Here’s how you encode:

``````pub fn encode(num: u64) -> String {
// Reserve a byte vector of some minimal but usually sufficient amount
let mut output: Vec<u8> = Vec::with_capacity(10);

let mut num = num;
while num > 0 {
let idx = num % 58;
output.push(B58_ALPHABET[idx as usize]);
num = num / 58;
}

// Handle special case
if output.is_empty() {
output.push(b'1'); // 1 in Base58 is actually 0
}

// Reverse to correct byte order
output.reverse();

// Convert to string
String::from_utf8(output).expect("This should never fail")
}
``````

So what’s happening here? The meat of the method is the loop. It takes the input number modulus 58, which gives us the index of the character in alphabet to include, which it pushes to the vector. Following that, it does integer division of the input number by 58, and that becomes the next number in the iteration. Repeat until there are no more numbers to factor.

You’re left with a byte array that represents the string (but in reverse). So we reverse the vector and return it as a string.

Now let’s write some tests to verify:

``````#[test]
fn test_encode() {
let test_cases = [(0, "1"), (20, "M"), (9999, "3yQ")];

for (inp, out) in test_cases {
assert_eq!(encode(inp), out);
}
}
``````

Alright, so now onto the slightly trickier side of the operation: decoding a Base58 string into an integer. As mentioned above, this is a fallible operation, since not every string will be a valid Base58 number.

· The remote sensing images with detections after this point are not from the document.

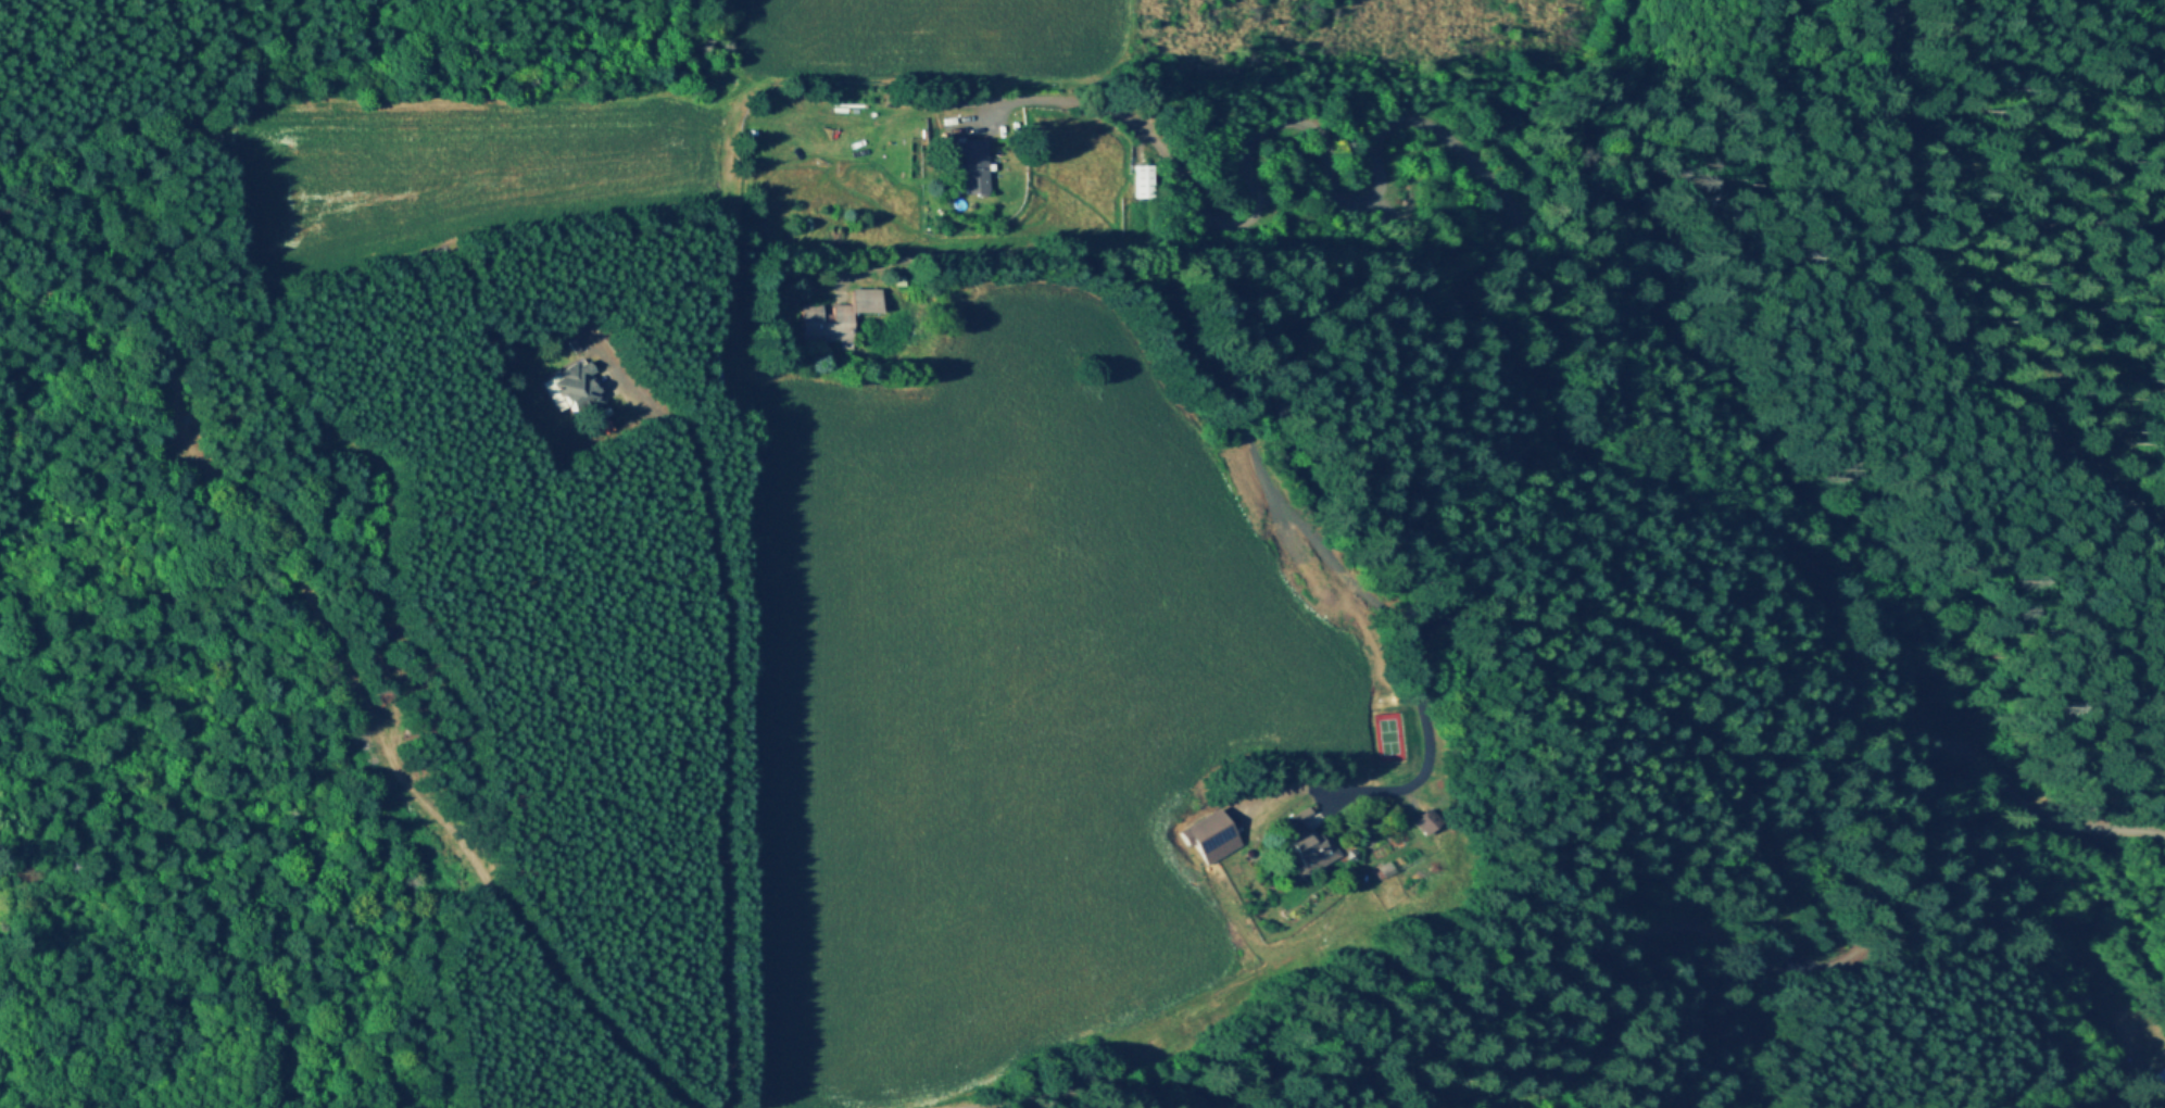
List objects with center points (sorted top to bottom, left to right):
crop: (909, 42)
building: (1150, 95)
road: (996, 113)
building: (871, 160)
building: (975, 165)
building: (1145, 181)
road: (1996, 208)
road: (1545, 273)
building: (901, 282)
road: (1938, 315)
building: (838, 318)
road: (1160, 318)
building: (500, 366)
building: (575, 390)
road: (407, 475)
road: (1599, 615)
road: (339, 627)
crop: (998, 694)
road: (707, 701)
building: (1438, 807)
building: (1429, 822)
building: (1213, 837)
building: (1308, 842)
building: (1352, 855)
building: (1385, 870)
road: (1912, 870)
road: (1369, 966)
road: (1612, 1004)
building: (2160, 1075)
road: (1186, 1086)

So to begin, let’s define an error type that we can use for the various ways decoding can fail:

``````#[derive(Debug, PartialEq, Eq)]
pub struct Base58Error;

impl std::fmt::Display for Base58Error {
fn fmt(&self, f: &mut std::fmt::Formatter<'_>) -> std::fmt::Result {
f.write_str("Unparseable base58 value")
}
}

impl std::error::Error for Base58Error {}
``````

Now that we have our error type, we can define some helper functions.

``````fn b58pos(byte: u8) -> Result<usize, Base58Error> {
B58_ALPHABET
.iter()
.position(|d| *d == byte)
.ok_or(Base58Error)
}

fn decode_factor((idx, byte): (usize, u8)) -> Result<u64, Base58Error> {
let pos = b58pos(byte)?;
let exp: u32 = idx.try_into().or(Err(Base58Error))?;
let factor = pos * 58usize.pow(exp);
Ok(factor as u64)
}
``````

`b58pos` take a give byte (e.g. `'Q'`) and returns it’s position in the Base58 alphabet. In the event it doesn’t find it (an invalid byte was passed), it returns `Base58Error` we created above.

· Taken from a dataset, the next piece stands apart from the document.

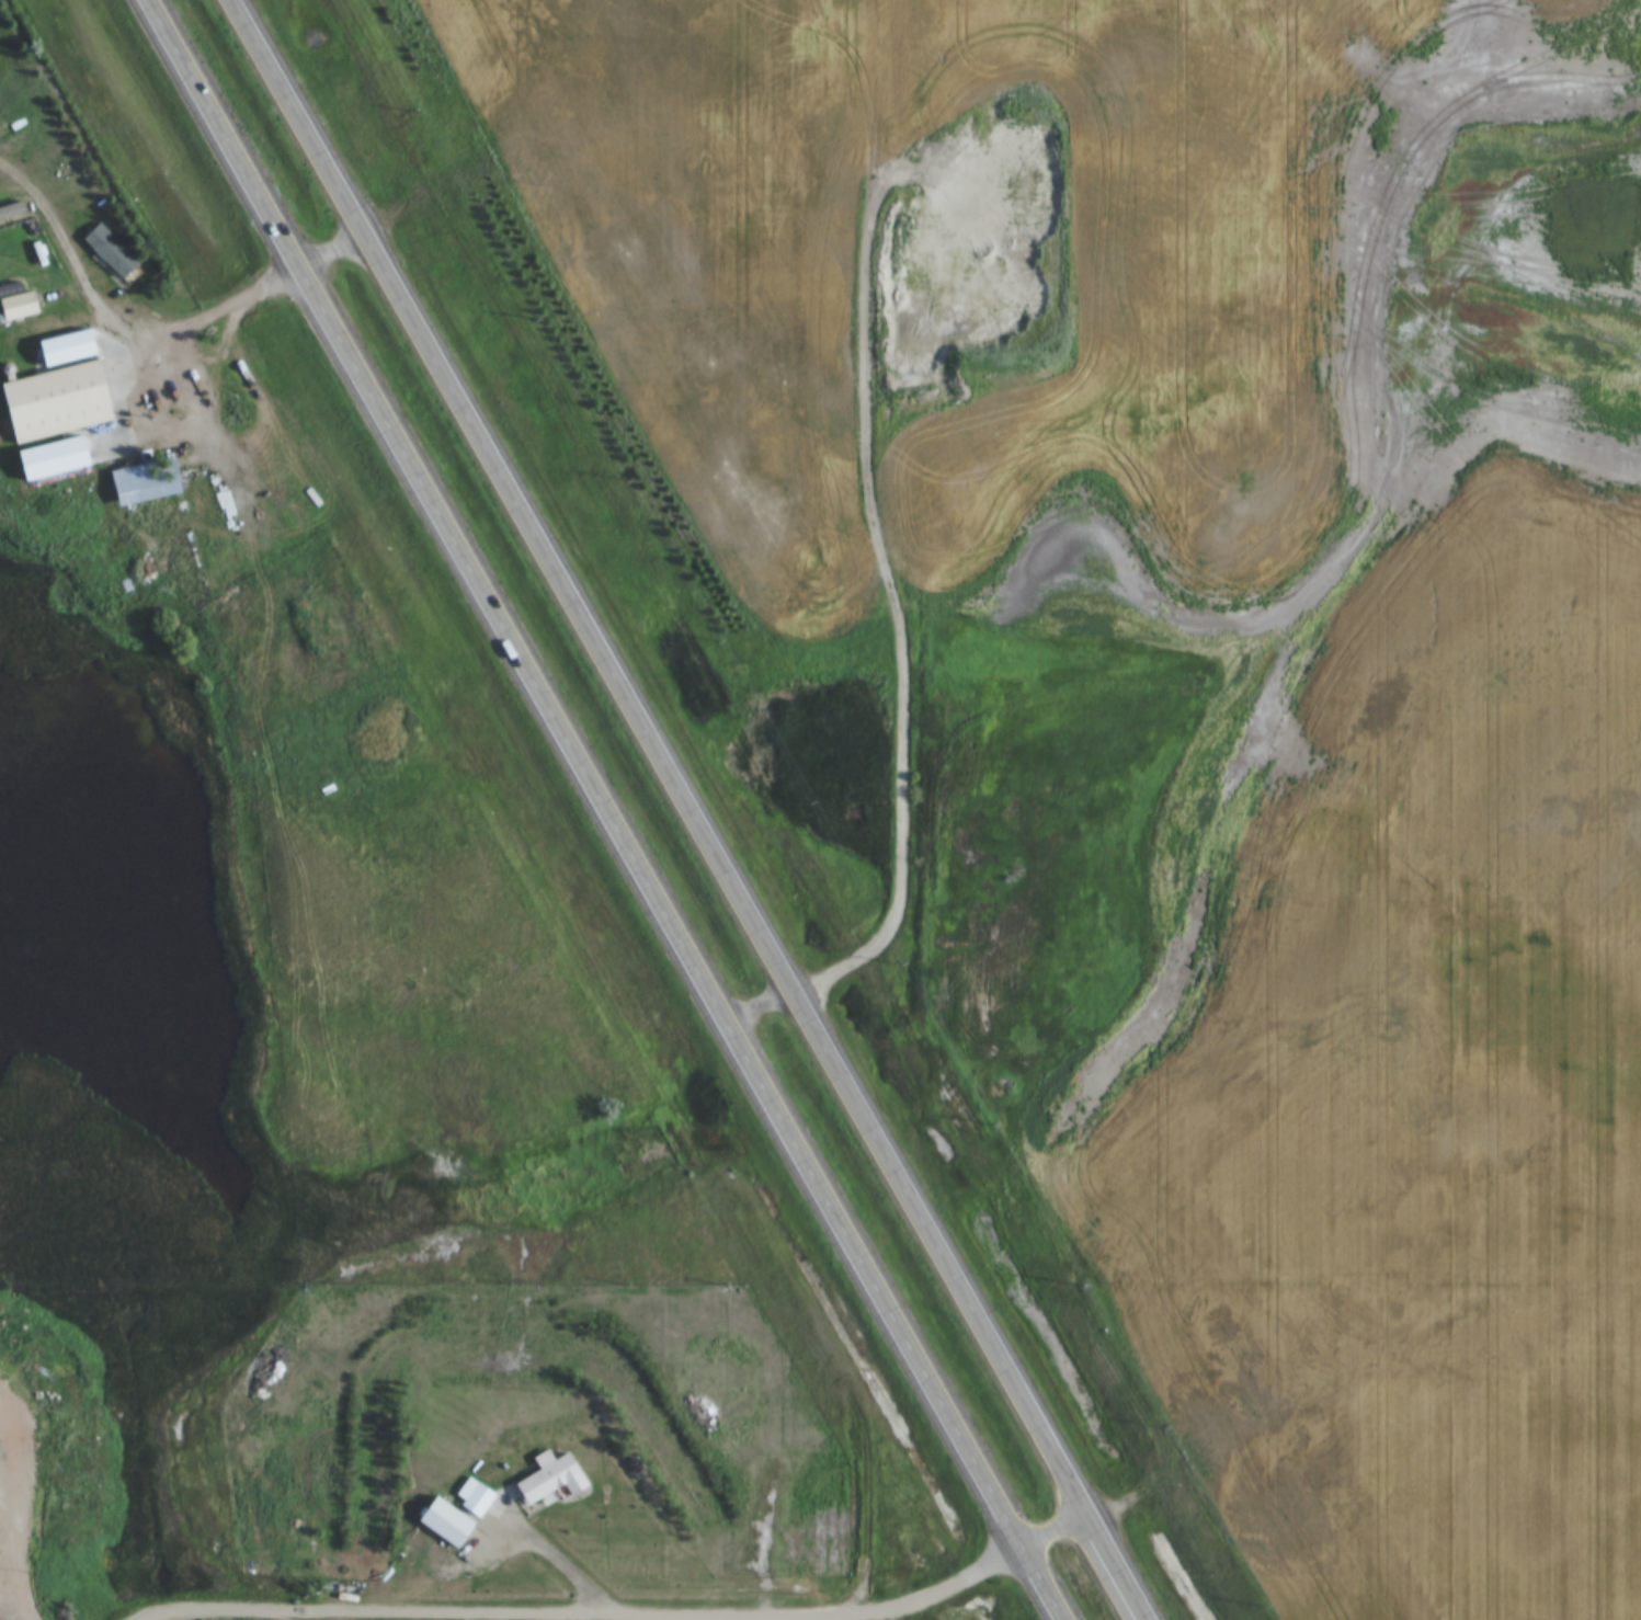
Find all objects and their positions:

`decode_factor` takes an index and a byte as a tuple (you will see why soon). It uses the byte to locate the position in the Base58 alphabet. It multiples that position number by 58 raised to the power of the index from the given string. This function calculates one digit of the Base58 string.

We can finally compose the true `decode` function:

``````pub fn decode(inp: &str) -> Result<u64, Base58Error> {
inp.bytes().rev().enumerate().map(decode_factor).sum()
}
``````

Given an input string, it converts it into bytes, then reverses it, then iterates over the bytes values with an index (this is where `(idx, byte): (usize, u8)` come in from above), then maps the `decode_factor` across the values. This effectively maps `decode_factor` across every byte, returning the expected `u64`, finally summing them up for the final answer.

Let’s write some test!

``````#[test]
fn test_decode() {
let test_cases = [(0, "1"), (20, "M"), (9999, "3yQ")];
for (out, inp) in test_cases {
assert_eq!(decode(inp).unwrap(), out);
}
}

#[test]
fn test_invalid_decode() {
assert_eq!(decode("0OIl"), Err(Base58Error));
}
``````

Of course, we make sure to valid and invalid strings while parsing.

And that’s it! That’s how encode and decode a basic Base58 number. Note: This is the not the same as encoding a bitcoin address, which is a bit more involved than just converting to Base58.